Data for this exercise: Begin

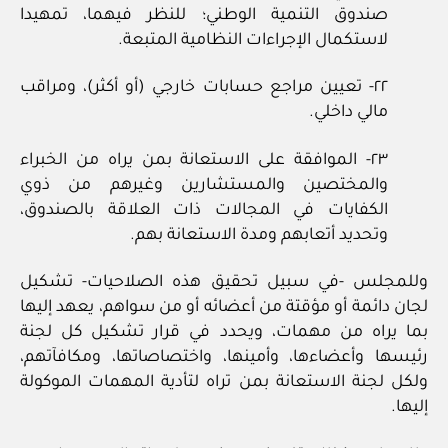
صندوق التنمية الوطني؛ للنظر فيهما، تمهيدا
لاستكمال الإجراءات النظامية المتبعة.
٢٢- تعيين مراجع حسابات خارجي (أو أكثر)، ومراقب
مالي داخلي.
٢٣- الموافقة على الاستعانة بمن يراه من الخبراء
والمختصين والمستشارين وغيرهم من ذوي
الكفايات في المجالات ذات العلاقة بالصندوق،
وتحديد أتعابهم ومدة الاستعانة بهم.
وللمجلس -في سبيل تحقيق هذه الصلاحيات- تشكيل
لجان دائمة أو مؤقتة من أعضائه أو من سواهم، يعهد إليها
بما يراه من مهمات، ويحدد في قرار تشكيل كل لجنة
رئيسها وأعضاءها، وأمينها، واختصاصاتها، ومكافآتهم،
ولكل لجنة الاستعانة بمن تراه لتأدية المهمات الموكولة
إليها.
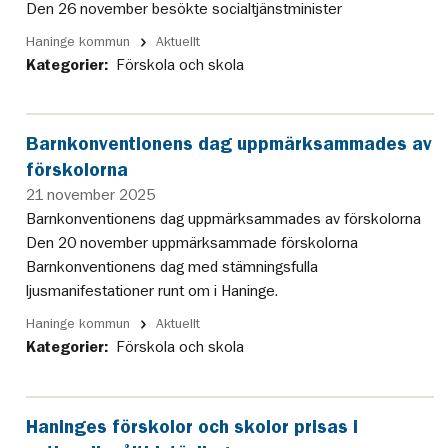
Den 26 november besökte socialtjänstminister
Haninge kommun
Aktuellt
Kategorier:
Förskola och skola
Barnkonventionens dag uppmärksammades av
förskolorna
21 november 2025
Barnkonventionens dag uppmärksammades av förskolorna
Den 20 november uppmärksammade förskolorna
Barnkonventionens dag med stämningsfulla
ljusmanifestationer runt om i Haninge.
Haninge kommun
Aktuellt
Kategorier:
Förskola och skola
Haninges förskolor och skolor prisas i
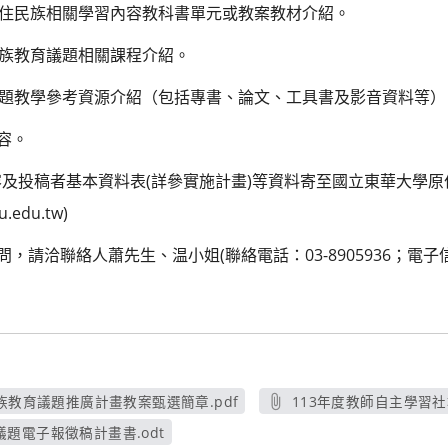
程原住民族相關學習內容教科書單元或教案教材介紹。
民族教育議題相關課程介紹。
育議題教學參考資源介紹（包括專書、論文、工具書及影音資料等）
容。
及投稿者基本資料表(詳參實施計畫)等資料寄至國立東華大學
.edu.tw)
問，請洽聯絡人蕭先生、温小姐(聯絡電話：03-8905936；電子
族教育議題推廣計畫教案甄選簡章.pdf
113年度教師自主學習社
另開新視窗
另
題電子報徵稿計畫書.odt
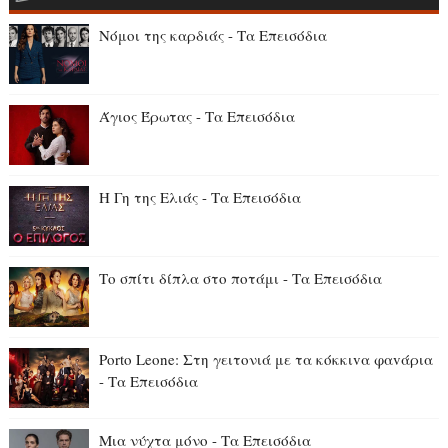
Νόμοι της καρδιάς - Τα Επεισόδια
Άγιος Έρωτας - Τα Επεισόδια
Η Γη της Ελιάς - Τα Επεισόδια
Το σπίτι δίπλα στο ποτάμι - Τα Επεισόδια
Porto Leone: Στη γειτονιά με τα κόκκιvα φαvάρια
- Τα Επεισόδια
Μια νύχτα μόνο - Τα Επεισόδια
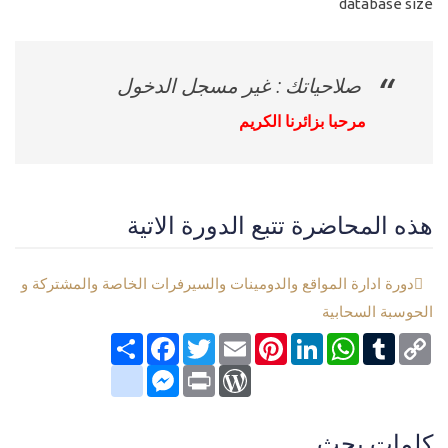
database size
صلاحياتك : غير مسجل الدخول
مرحبا بزائرنا الكريم
هذه المحاضرة تتبع الدورة الاتية
دورة ادارة المواقع والدومينات والسيرفرات الخاصة والمشتركة و
الحوسبة السحابية
Copy
Tumblr
WhatsApp
LinkedIn
Pinterest
Email
Twitter
انشر
Facebook
Link
google_bookmarks
Messenger
WordPress
Print
كلمات بحث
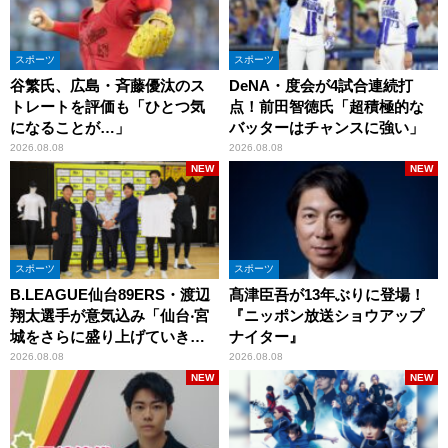
スポーツ
スポーツ
谷繁氏、広島・斉藤優汰のス
DeNA・度会が4試合連続打
トレートを評価も「ひとつ気
点！前田智徳氏「超積極的な
になることが…」
バッターはチャンスに強い」
2026.08.08
2026.08.08
NEW
NEW
スポーツ
スポーツ
B.LEAGUE仙台89ERS・渡辺
髙津臣吾が13年ぶりに登場！
翔太選手が意気込み「仙台‧宮
『ニッポン放送ショウアップ
城をさらに盛り上げていきた
ナイター』
いです」
2026.08.08
2026.08.08
NEW
NEW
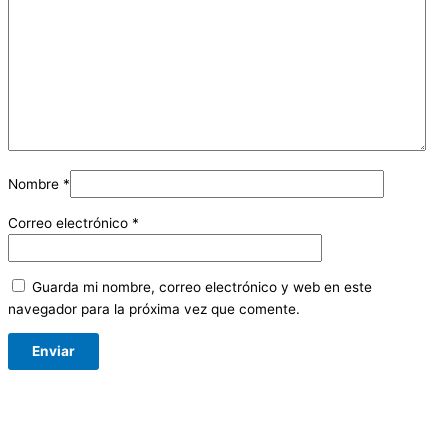
Nombre
*
Correo electrónico
*
Guarda mi nombre, correo electrónico y web en este
navegador para la próxima vez que comente.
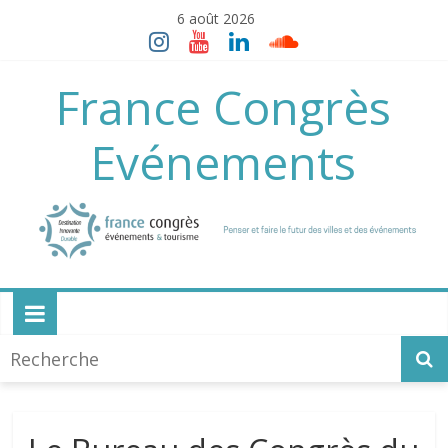
Skip
6 août 2026
to
content
France Congrès
Evénements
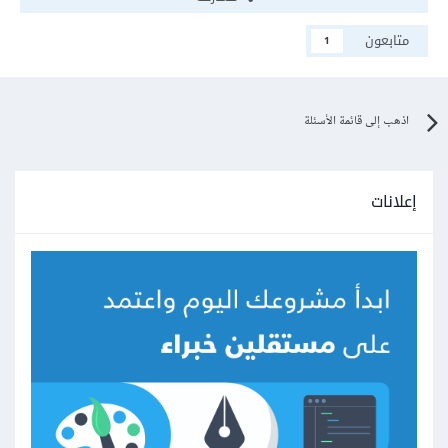
متابعون
1
اذهب إلى قائمة الأسئلة
إعلانات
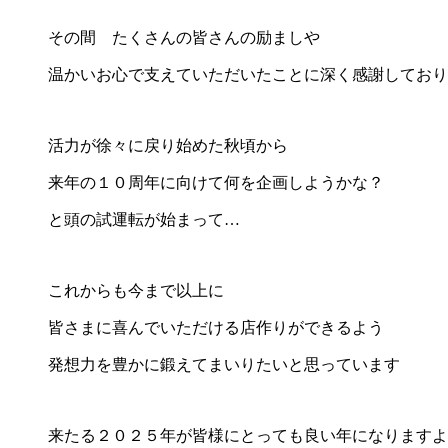
その間 たくさんの皆さんの励ましや
温かいお心で支えていただいたことに深く感謝しており
活力が徐々に戻り始めた秋頃から
来年の１０周年に向けて何を企画しようかな？
と頭の試運転が始まって…
これからも今まで以上に
皆さまに喜んでいただける店作りができるよう
発想力を豊かに鍛えてまいりたいと思っています
来たる２０２５年が皆様にとっても良い年になりますよ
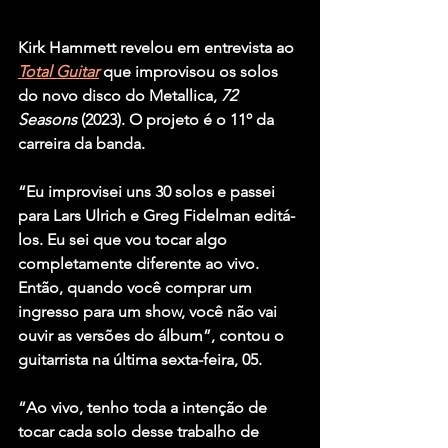
Kirk Hammett
 revelou em entrevista ao 
Total Guitar
 que improvisou os solos 
do novo disco do 
Metallica
, 
72 
Seasons
 (2023). O projeto é o 11º da 
carreira da banda.
“Eu improvisei uns 30 solos e passei 
para 
Lars Ulrich
 e 
Greg Fidelman
 editá-
los. Eu sei que vou tocar algo 
completamente diferente ao vivo. 
Então, quando você comprar um 
ingresso para um show, você não vai 
ouvir as versões do álbum”, contou o 
guitarrista na última sexta-feira, 05.
“Ao vivo, tenho toda a intenção de 
tocar cada solo desse trabalho de 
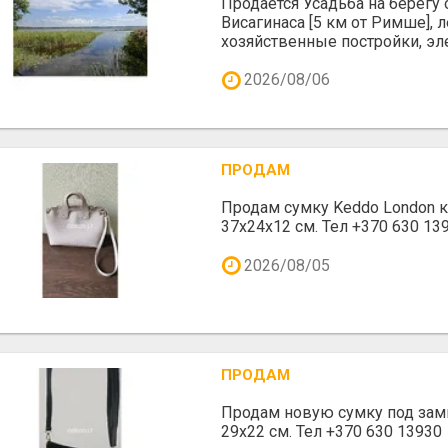
Продается Усадьба на берегу 
Висагинаса [5 км от Римше], л
хозяйственные постройки, эле
2026/08/06
ПРОДАМ
Продам сумку Keddo London 
37x24x12 cм. Тел +370 630 139
2026/08/05
ПРОДАМ
Продам новую сумку под зам
29х22 см. Тел +370 630 13930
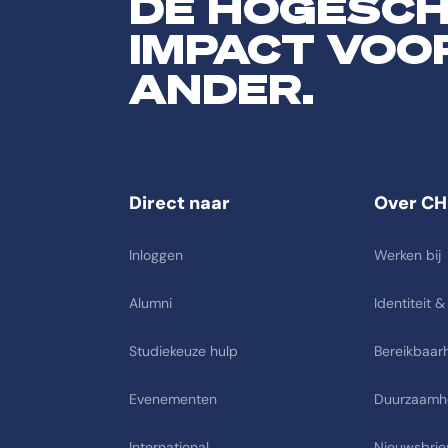
DE HOGESC
IMPACT VOO
ANDER.
Direct naar
Over CH
Inloggen
Werken bij
Alumni
Identiteit &
Studiekeuze hulp
Bereikbaarh
Evenementen
Duurzaamh
International
Nieuwsbrie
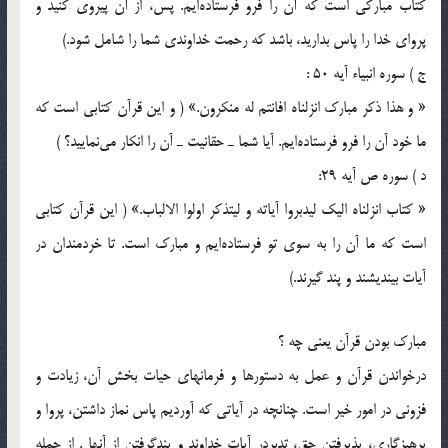
كتاب مباركي است كه آن را فرو فرستاده‌ايم. پس، از آن پيروي كنيد و
پرواي خدا را پاس بداريد، باشد كه رحمت خداوندي شما را شامل شود.)
ج ) سوره انبياء آيه 50‌ :
« و هذا ذكر مبارك انزلناه افانتم له منكرون.» ( و اين قرآن كتابي است كه
ما خود آن را فرو فرستاده‌ايم. آيا شما ـ حقانيت ـ آن را انكار مي‌نماييد؟ )
د ) سوره ص آيه 29:
« كتاب انزلناه اليك ليدبروا آياته و ليتذكر اولوا الالباب.» ( اين قرآن كتابي
است كه ما آن را به سوي تو فرستاده‌ايم و مبارك است. تا خردمندان در
آيات بينديشند و پند گيرند.)
مبارك بودن قرآن يعني چه ؟
درخواندن قرآن و عمل به دستورها و فرمانهاي حيات بخش آن، زيادت و
فزوني در امور خير است. چنانچه در آياتي كه آورديم پاس نماز داشتن، پروا و
پرهيزگاري، پذيرفتن حق، تدبردر آيات خداوند و پندگرفتن از آنها . از جمله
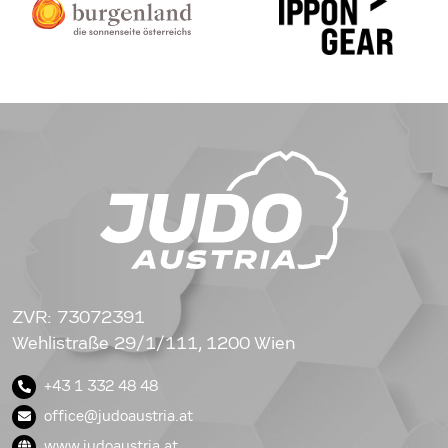
ZVR: 73072391
Wehlistraße 29/1/111, 1200 Wien
+43 1 332 48 48
office@judoaustria.at
www.judoaustria.at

Data for this exercise: End

*Action item*. Can you gather every line of the material that contains the word "förskolorna"? Letter case matters.

*Exercise result*.
förskolorna
Barnkonventionens dag uppmärksammades av förskolorna
Den 20 november uppmärksammade förskolorna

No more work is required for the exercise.